Here, Edgar has mortally wounded his evil brother Edmund. As if to explain, Edgar says "the gods are just" because they punish humans for their wrong doings. This seems to suggest that Edmund deserved what he got (a stab to the guts) and it also suggests that Gloucester, Edmund's father, got what he deserved for having an affair with Edmund's mother. (Gloucester's eyes were plucked out after he was accused of treason and, he fathered a wicked child, Edmund, who betrayed him.)

What's significant about this passage is the way Edgar refers to the body of Edmund's mother as a "dark and vicious place where" Edmund was begot. It seems to imply that all the bad things in the world (like the wicked Edmund, for example), spring from the loins of women. Gloucester implies something similar at the play's beginning, which we discuss in the following passage (1.1.3).

Quote #11

GLOUCESTER
Sir, this young fellow's mother could [conceive]: whereupon
she grew round-wombed, and had, indeed, sir, a son
for her cradle ere she had a husband for her bed.
Do you smell a fault?
KENT
I cannot wish the fault undone, the issue of it
being so proper. (1.1.3)

This is an awfully strange way to open the play, don't you think? Just a few lines into King Lear, Gloucester begins to crack dirty jokes about the mother of his illegitimate child, Edmund. When he asks Kent if he "smell[s] a fault," he's referring to his son, who is standing right there. Gloucester's use of the term "fault" means a couple of things: 1) a sin – Edmund was conceived out of wedlock and, as we soon see, Edmund also turns out to be wicked ; 2) female genitals-Gloucester's implying that Edmund "smells" like his mother's vagina.

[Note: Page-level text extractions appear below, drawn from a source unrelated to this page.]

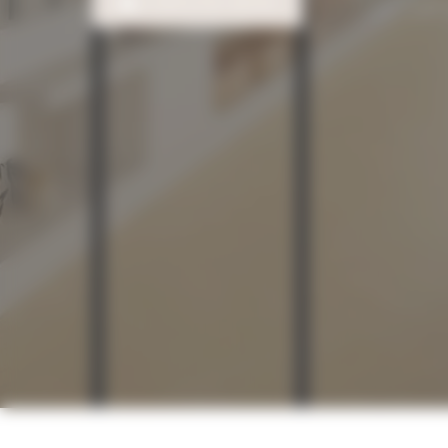
CONTACTEZ-NOUS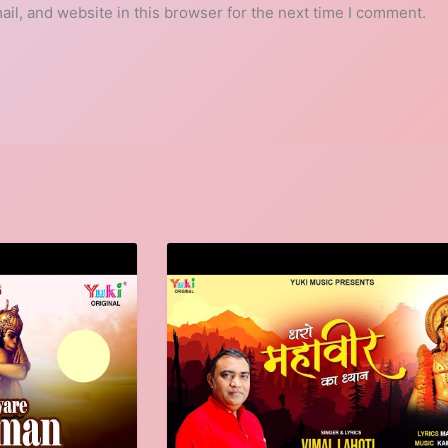
l, and website in this browser for the next time I comment.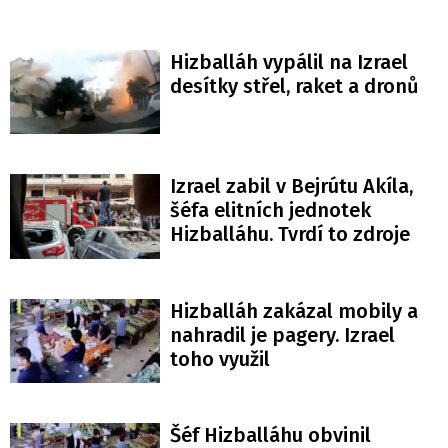
Hizballáh vypálil na Izrael
desítky střel, raket a dronů
Izrael zabil v Bejrútu Akíla,
šéfa elitních jednotek
Hizballáhu. Tvrdí to zdroje
Hizballáh zakázal mobily a
nahradil je pagery. Izrael
toho využil
Šéf Hizballáhu obvinil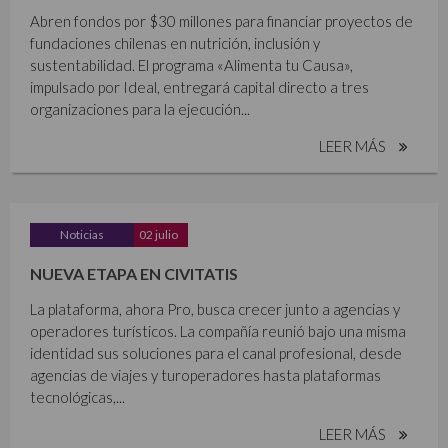
Abren fondos por $30 millones para financiar proyectos de
fundaciones chilenas en nutrición, inclusión y
sustentabilidad. El programa «Alimenta tu Causa»,
impulsado por Ideal, entregará capital directo a tres
organizaciones para la ejecución...
LEER MÁS
Noticias
02 julio
NUEVA ETAPA EN CIVITATIS
La plataforma, ahora Pro, busca crecer junto a agencias y
operadores turísticos. La compañía reunió bajo una misma
identidad sus soluciones para el canal profesional, desde
agencias de viajes y turoperadores hasta plataformas
tecnológicas,...
LEER MÁS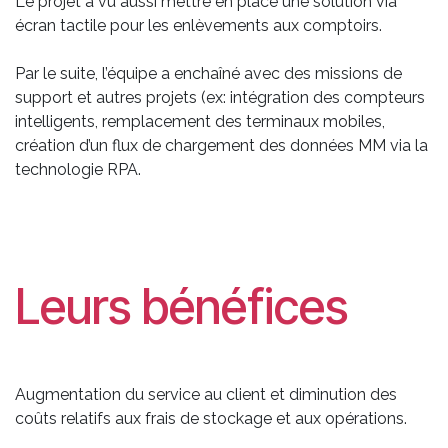
Le projet a vu aussi mettre en place une solution via
écran tactile pour les enlèvements aux comptoirs.
Par le suite, l’équipe a enchaîné avec des missions de
support et autres projets (ex: intégration des compteurs
intelligents, remplacement des terminaux mobiles,
création d’un flux de chargement des données MM via la
technologie RPA.
Leurs bénéfices
Augmentation du service au client et diminution des
coûts relatifs aux frais de stockage et aux opérations.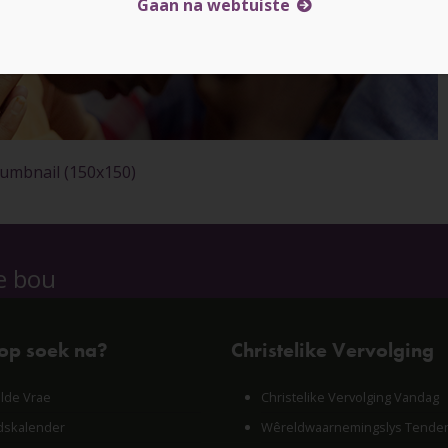
Gaan na webtuiste
umbnail (150x150)
e bou
 op soek na?
Christelike Vervolging
lde Vrae
Christelike Vervolging Vandag
skalender
Wêreldwaarnemingslys Tende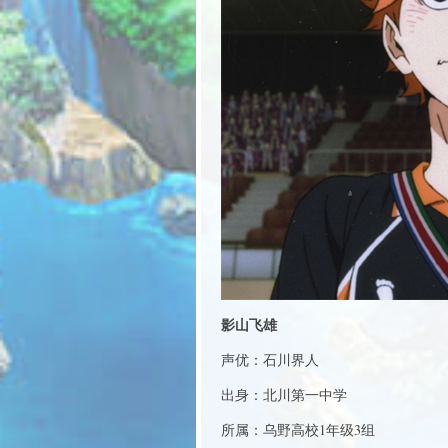
影山飞雄
声优：石川界人
出身：北川第一中学
所属：乌野高校1年级3组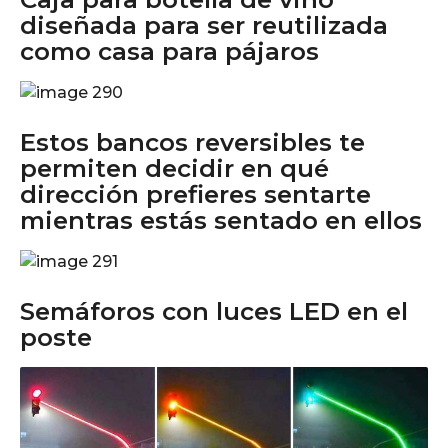
diseñada para ser reutilizada
como casa para pájaros
Estos bancos reversibles te
permiten decidir en qué
dirección prefieres sentarte
mientras estás sentado en ellos
Semáforos con luces LED en el
poste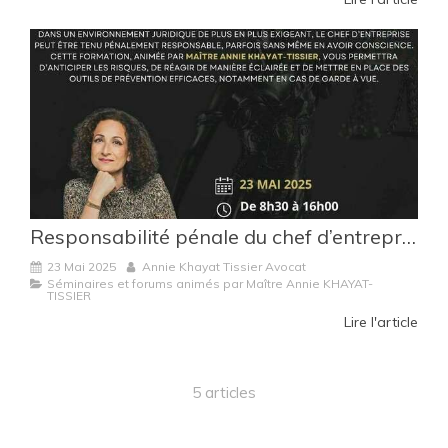
Responsabilité pénale du chef d’entreprise : comprendre les risques et réagir efficacement
23 Mai 2025
Annie Khayat Tissier Avocat
Séminaires et forums animés par Maître Annie KHAYAT-
TISSIER
Lire l'article
5 articles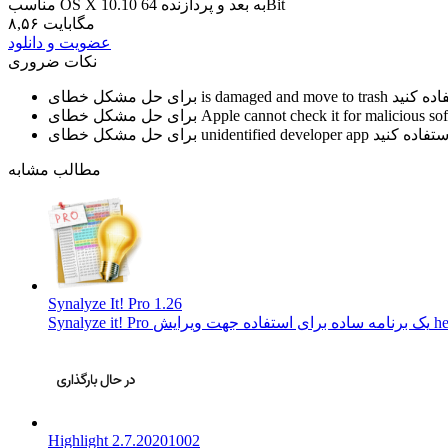
مناسب OS X 10.10 به بعد و پردازنده 64Bit
۸,۵۶ مگابایت
عضویت و دانلود
نکات ضروری
is damaged and move to trash
برای حل مشکل خطای
Apple cannot check it for malicious so
برای حل مشکل خطای
unidentified developer app
برای حل مشکل خطای
مطالب مشابه
Synalyze It! Pro 1.26
Highlight 2.7.20201002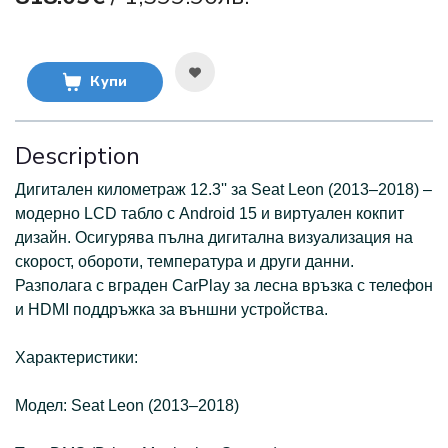
Купи
Description
Дигитален километраж 12.3'' за Seat Leon (2013–2018) –
модерно LCD табло с Android 15 и виртуален кокпит
дизайн. Осигурява пълна дигитална визуализация на
скорост, обороти, температура и други данни.
Разполага с вграден CarPlay за лесна връзка с телефон
и HDMI поддръжка за външни устройства.
Характеристики:
Модел: Seat Leon (2013–2018)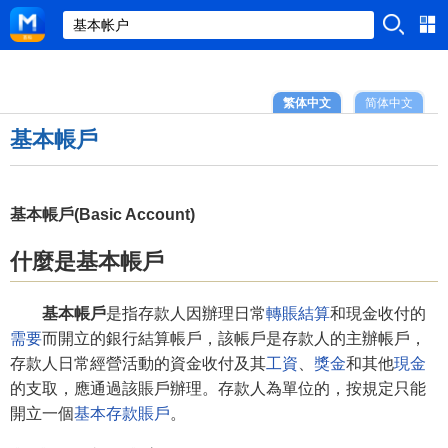
繁体中文
简体中文
基本帳戶
基本帳戶(Basic Account)
什麼是基本帳戶
基本帳戶
是指存款人因辦理日常
轉賬結算
和現金收付的
需要
而開立的銀行結算帳戶，該帳戶是存款人的主辦帳戶，
存款人日常經營活動的資金收付及其
工資
、
獎金
和其他
現金
的支取，應通過該賬戶辦理。存款人為單位的，按規定只能
開立一個
基本存款賬戶
。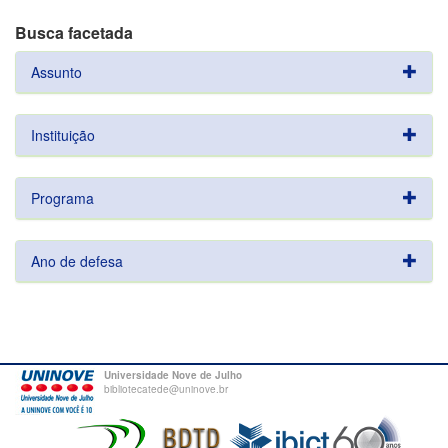
Busca facetada
Assunto
Instituição
Programa
Ano de defesa
Universidade Nove de Julho
bibliotecatede@uninove.br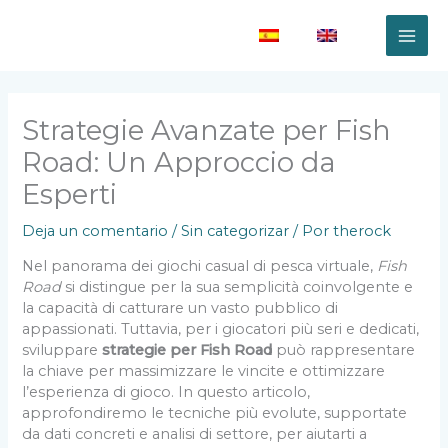
Ir
al
(es)
(en)
contenido
Strategie Avanzate per Fish
Road: Un Approccio da
Esperti
Deja un comentario
/
Sin categorizar
/ Por
therock
Nel panorama dei giochi casual di pesca virtuale,
Fish
Road
si distingue per la sua semplicità coinvolgente e
la capacità di catturare un vasto pubblico di
appassionati. Tuttavia, per i giocatori più seri e dedicati,
sviluppare
strategie per Fish Road
può rappresentare
la chiave per massimizzare le vincite e ottimizzare
l’esperienza di gioco. In questo articolo,
approfondiremo le tecniche più evolute, supportate
da dati concreti e analisi di settore, per aiutarti a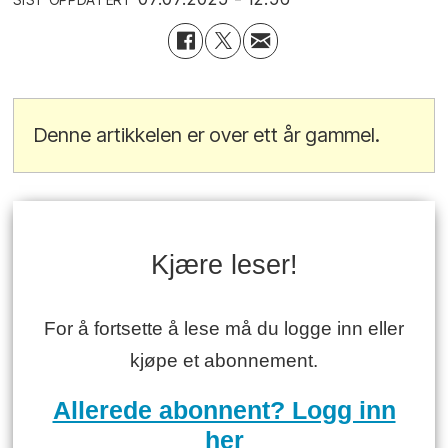
Denne artikkelen er over ett år gammel.
Kjære leser!
For å fortsette å lese må du logge inn eller
kjøpe et abonnement.
Allerede abonnent? Logg inn
her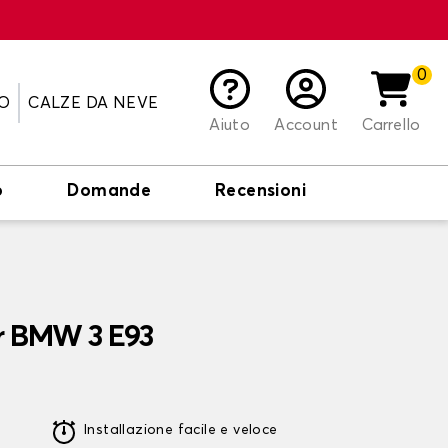
0
O
CALZE DA NEVE
Aiuto
Account
Carrello
o
Domande
Recensioni
er BMW 3 E93
Installazione facile e veloce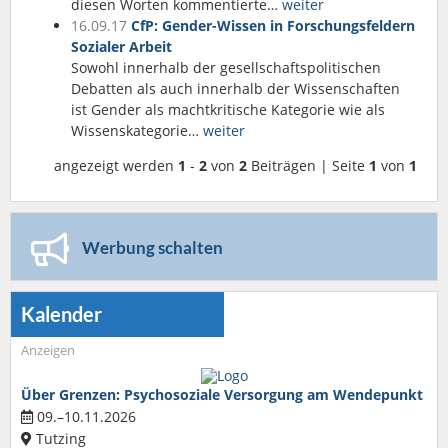
diesen Worten kommentierte…
weiter
16.09.17
CfP: Gender-Wissen in Forschungsfeldern
Sozialer Arbeit
Sowohl innerhalb der gesellschaftspolitischen
Debatten als auch innerhalb der Wissenschaften
ist Gender als machtkritische Kategorie wie als
Wissenskategorie…
weiter
angezeigt werden
1
-
2
von
2
Beiträgen | Seite
1
von
1
Werbung schalten
Kalender
Anzeigen
Über Grenzen: Psychosoziale Versorgung am Wendepunkt
09.–10.11.2026
Tutzing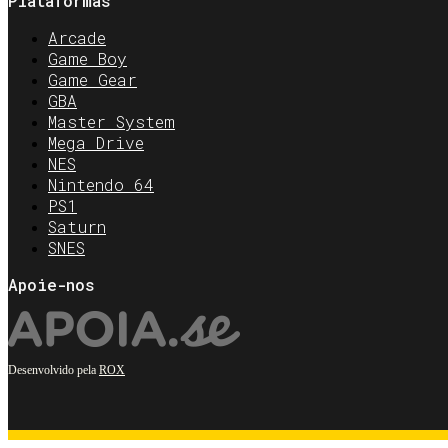
Plataformas
Arcade
Game Boy
Game Gear
GBA
Master System
Mega Drive
NES
Nintendo 64
PS1
Saturn
SNES
Apoie-nos
Desenvolvido pela
ROX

So, why are we talking about this crude joke? Well, it turns out that, in King Lear, Edmund is frequently associated with the female body. At 5.3.4 (see passage above), Edgar associates Edmund with the "dark and vicious place" where Edmund was begot. This also echo's a statement Lear makes when he's angry at his daughters – below women's "waist[s]," "there's hell, there's darkness, there's the sulphurous pit (4.6.6). In other words, the female body is associated "sin" and "hell."